C’est dans cette dynamique que le coordonnateur de la Cellule de surveillance des jeux d’argent, Dieudonné Ntumba, a présidé une importante réunion avec les opérateurs du secteur au Centre financier de Kinshasa. Cette rencontre marque le lancement d’une série d’activités visant à mettre en place un cadre moderne de régulation, conforme aux standards internationaux.

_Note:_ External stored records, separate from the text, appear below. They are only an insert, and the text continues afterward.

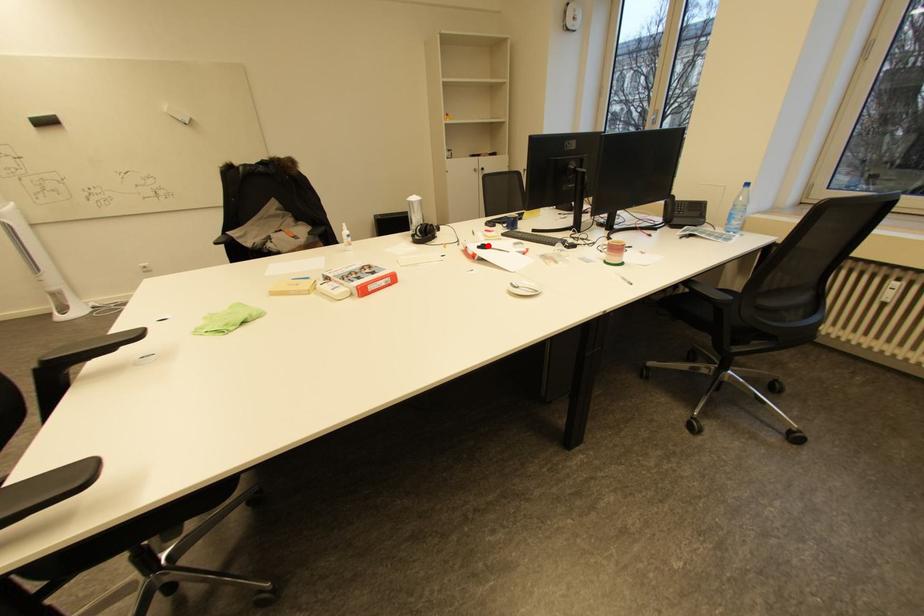
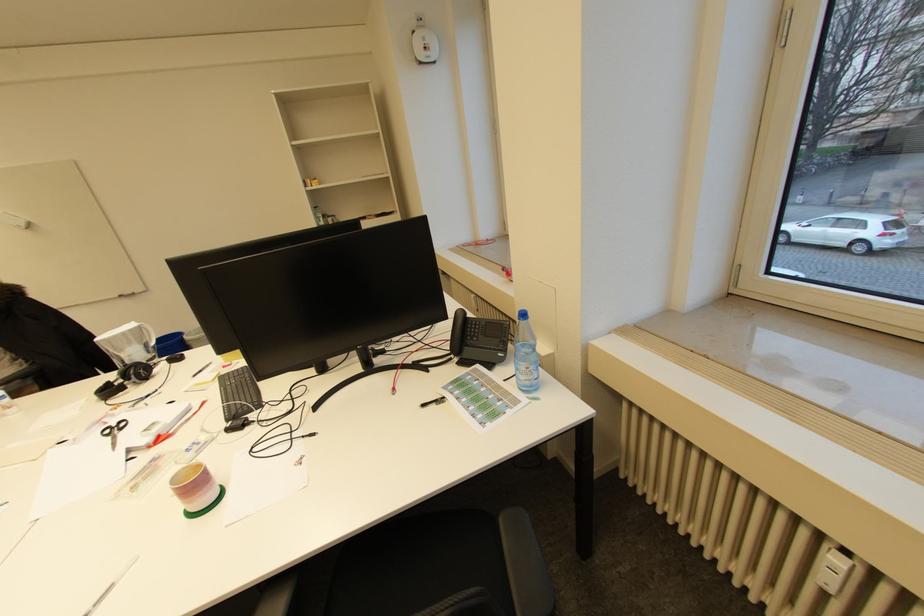
Where in the second image is the point corresponding to the highlighted location from the first image?

(127, 422)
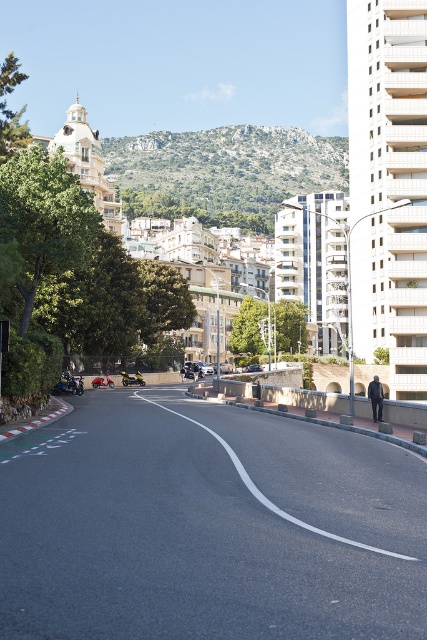
Question: Can you confirm if dark blue leather jacket at lower right is wider than shiny black car at center?

Choices:
 (A) no
 (B) yes

Answer: (A)

Question: Is black asphalt road at center to the left of shiny black car at center from the viewer's perspective?

Choices:
 (A) no
 (B) yes

Answer: (B)

Question: Which of the following is the closest to the observer?

Choices:
 (A) (260, 493)
 (B) (254, 364)
 (C) (227, 362)
 (D) (81, 385)

Answer: (A)

Question: Among these objects, which one is farthest from the camera?

Choices:
 (A) rocky brown hillside at upper center
 (B) shiny black car at center
 (C) shiny chrome motorcycle at lower left
 (D) metallic red scooter at center

Answer: (A)

Question: From the image, what is the correct spatial relationship of metallic silver motorcycle at center in relation to metallic red scooter at center?

Choices:
 (A) right
 (B) left

Answer: (A)

Question: Which object is the farthest from the rocky brown hillside at upper center?

Choices:
 (A) metallic silver motorcycle at center
 (B) black asphalt road at center
 (C) metallic red scooter at center

Answer: (B)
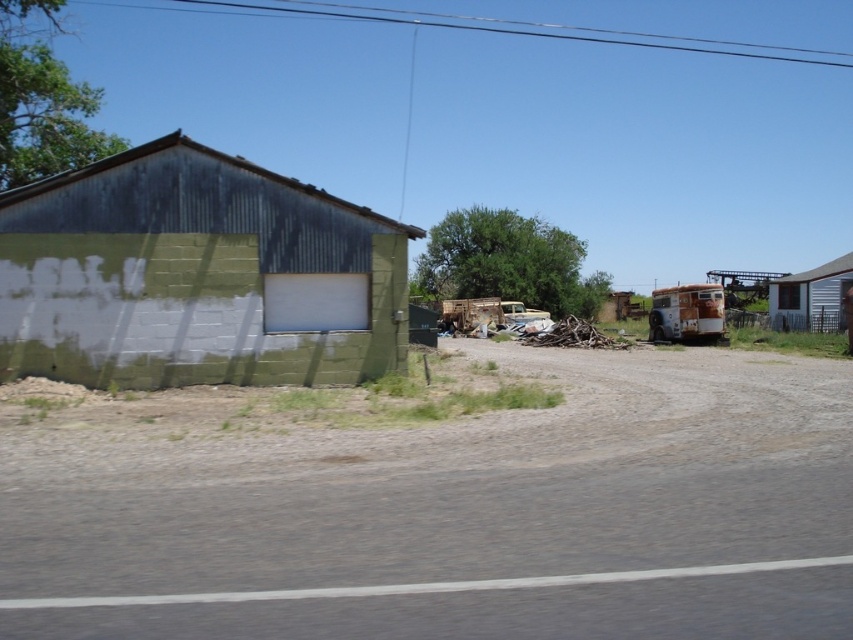
Between green corrugated metal building at left and white wood cabin at right, which one is positioned lower?

green corrugated metal building at left is below.

Does green corrugated metal building at left have a lesser width compared to white wood cabin at right?

No.

Does point (152, 236) come closer to viewer compared to point (791, 314)?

Un partenariat entre l’État et les opérateurs

Dans son allocution, Dieudonné Ntumba a insisté sur la nécessité d’une collaboration étroite entre les pouvoirs publics et les opérateurs privés afin de garantir une concurrence loyale et de prévenir les dérives liées à la criminalité financière.

« Le rôle de l’État n’est pas d’empêcher les activités économiques, mais de les encadrer », a-t-il déclaré, rappelant que cette démarche s’inscrit dans la vision du gouvernement de la Première ministre Judith Suminwa Tuluka visant à moderniser l’économie nationale tout en protégeant les populations vulnérables.

Une plateforme numérique pour contrôler les flux financiers

Parmi les mesures phares annoncées figure la mise en place d’une plateforme centralisée de régulation. Cet outil permettra aux autorités de suivre en temps réel les transactions et les mouvements financiers générés par les opérateurs de jeux.

L’objectif est double : renforcer la transparence du secteur et optimiser la mobilisation des recettes publiques. Les opérateurs ont ainsi été invités à intégrer leurs systèmes à cette nouvelle infrastructure technologique.

Vers un nouveau cadre légal

La réforme s’accompagne également d’une évolution du cadre juridique. Un projet de loi sur la régulation des jeux d’argent est actuellement examiné au Parlement. Ce texte ambitionne de remplacer les dispositions héritées de l’époque coloniale par une législation moderne adaptée aux réalités actuelles du marché.

En attendant son adoption, la Cellule de surveillance poursuit la mise en œuvre des mécanismes de contrôle et d’encadrement destinés à préparer le secteur à cette transition.

Un soutien des acteurs du secteur

Les opérateurs présents à la réunion ont salué l’initiative du ministère des Finances. Responsable commercial et marketing de PixLab RDC, l’un des participants a estimé qu’un environnement mieux réglementé permettra aux entreprises d’exercer leurs activités dans un climat plus sécurisé et plus prévisible.

À l’issue des échanges, Dieudonné Ntumba a réaffirmé la volonté du ministère des Finances de maintenir un dialogue permanent avec les opérateurs afin d’assurer une mise en œuvre harmonieuse de cette réforme stratégique pour l’économie nationale.